Record inflows into spot funds were a key driver. On July 10 and 11, U.S. products took in $1.17 billion and $1.03 billion; it was the first time since January 2024 that two in a row managed to exceed a billion. BlackRock IBIT already manages more than $80 billion. The ETF format has given bitcoin institutional accountability and lowered market spreads, facilitating large trades. The growth in AUM comes amid historically low supply on exchanges, amplifying the effect of every dollar of inflows.
Crypto Week's package of CLARITY, GENIUS and Anti-CBDC Surveillance bills laid down clear standards for reporting and investor protection. The lifting of the regulatory fog opened the way for pension and insurance funds, accelerating the growth of mandates distributed to the market. Following the U.S., financial centers in Asia are announcing their own rules.
A weakening dollar, rising inflation expectations and near halving are boosting interest in the fixed supply asset. Bitcoin's correlation with the Nasdaq and S&P 500 has climbed to 0.87, turning the coin into a technology proxy with limited turnover and asymmetric returns. Institutionalizers are using it instead of bonds in an era of low coupons.
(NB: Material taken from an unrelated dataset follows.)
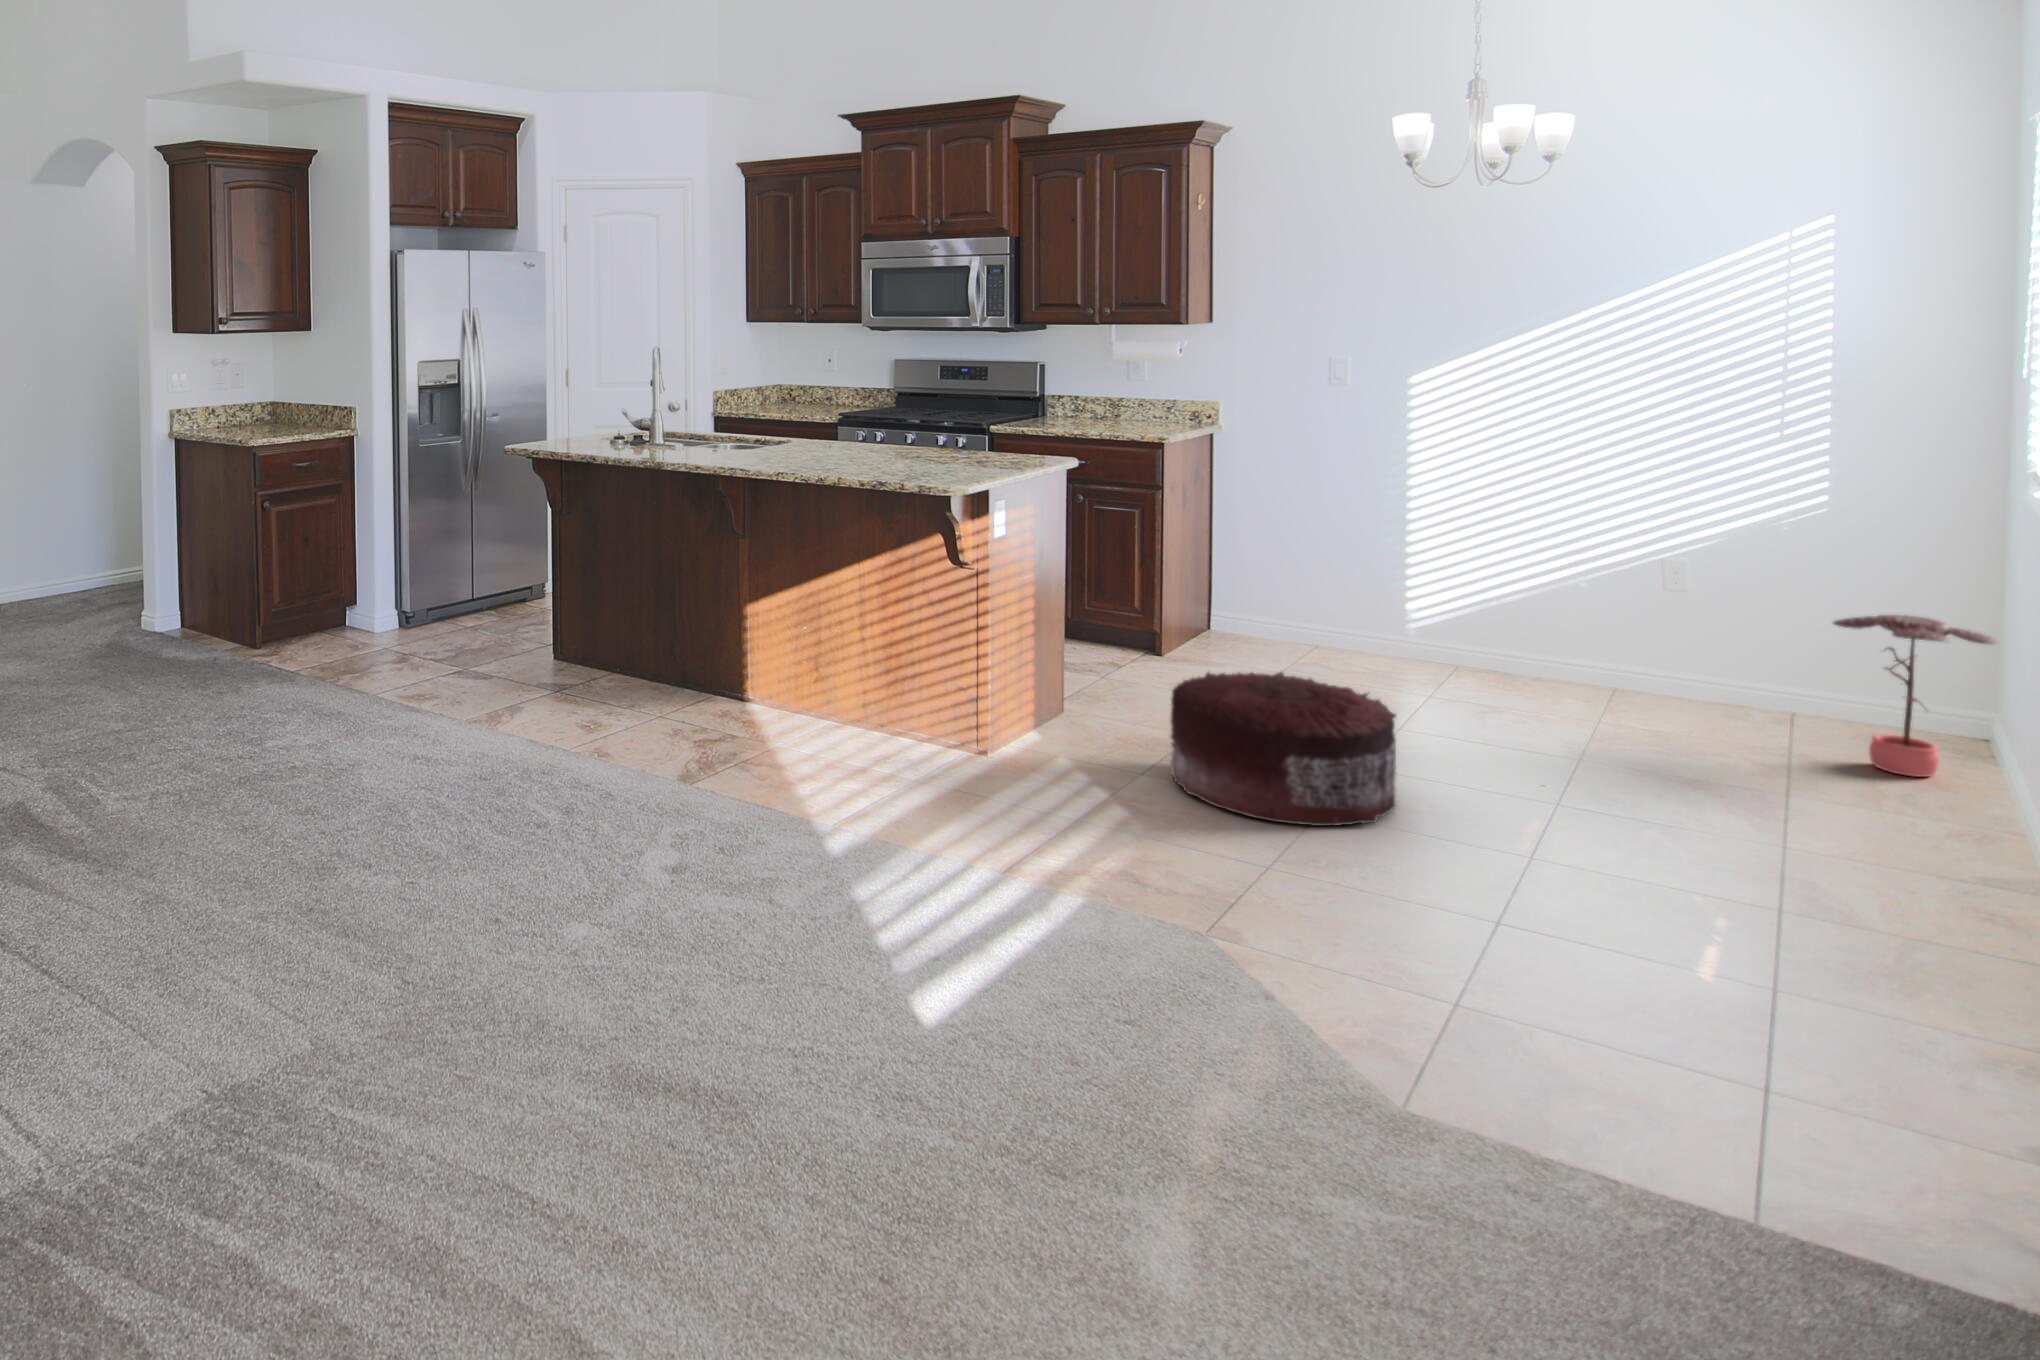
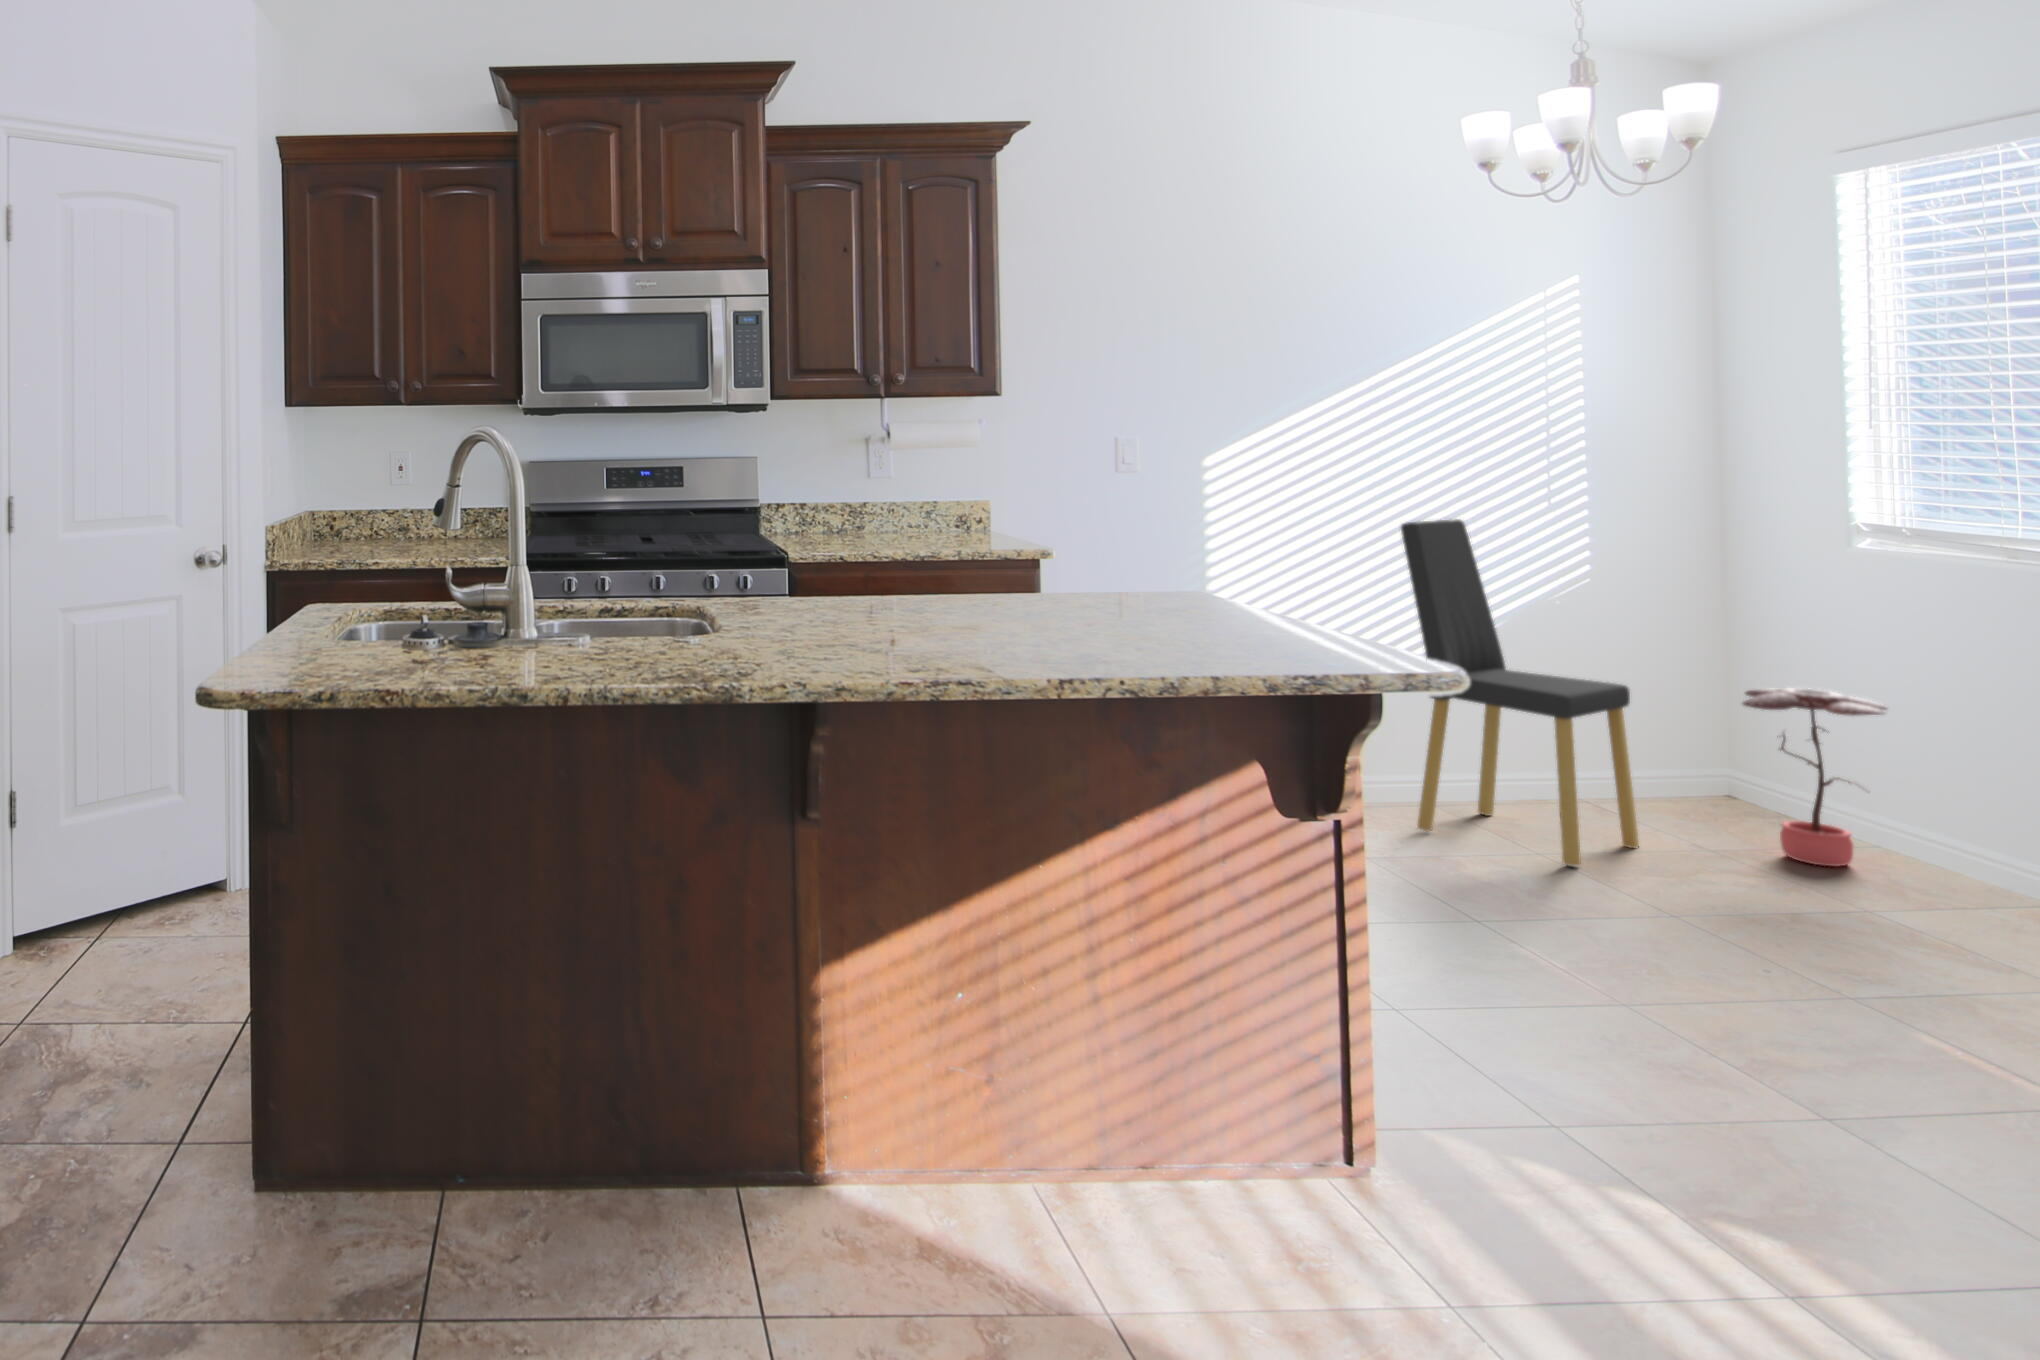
dining chair: none [1549,440,1745,735] -> present [1401,519,1639,866]
pouf: present [1170,672,1397,826] -> none [1527,897,1951,1192]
In 15 years, the price has gone from $0.10 to $122,000, yielding over 1,219,999%. A hard limit of 21 million coins makes bitcoin the digital equivalent of a rare metal. Every four years, issuance declines, creating built-in deflation. The asset is increasingly seen as an alternative to gold and insurance against devaluation.
By July, some 265 companies held 853,000 BTC, i.e. 4% of supply, while funds held 1.4 million BTC (6.6%). In total, corporate trijeris and ETFs control more than a tenth of the issuance, gradually reducing free liquidity. Semler Scientific, for example, acquired 4,450 BTC in a matter of months. Some of these coins are stored on cold wallets and practically do not participate in circulation.
Apple's $3.1 trillion level needs a rate of $142,000, Microsoft's $3.6 trillion needs about $167,000. Standard Chartered is expecting $135,000 by the third quarter, SkyBridge $180,000-200,000. Maintaining the trend depends on fund inflows, rates and a robust regulatory environment. Volatility still exceeds 5% per session, which requires thoughtful risk management.
Bitcoin's new status is forcing a reassessment of the structure of portfolios. It is being placed alongside equities, bonds and tokenized instruments, and its scarcity nature is pushing for innovative liquidity strategies. The upcoming halving in 2028 strengthens demand and develops the options market, creating the basis for complex income schemes.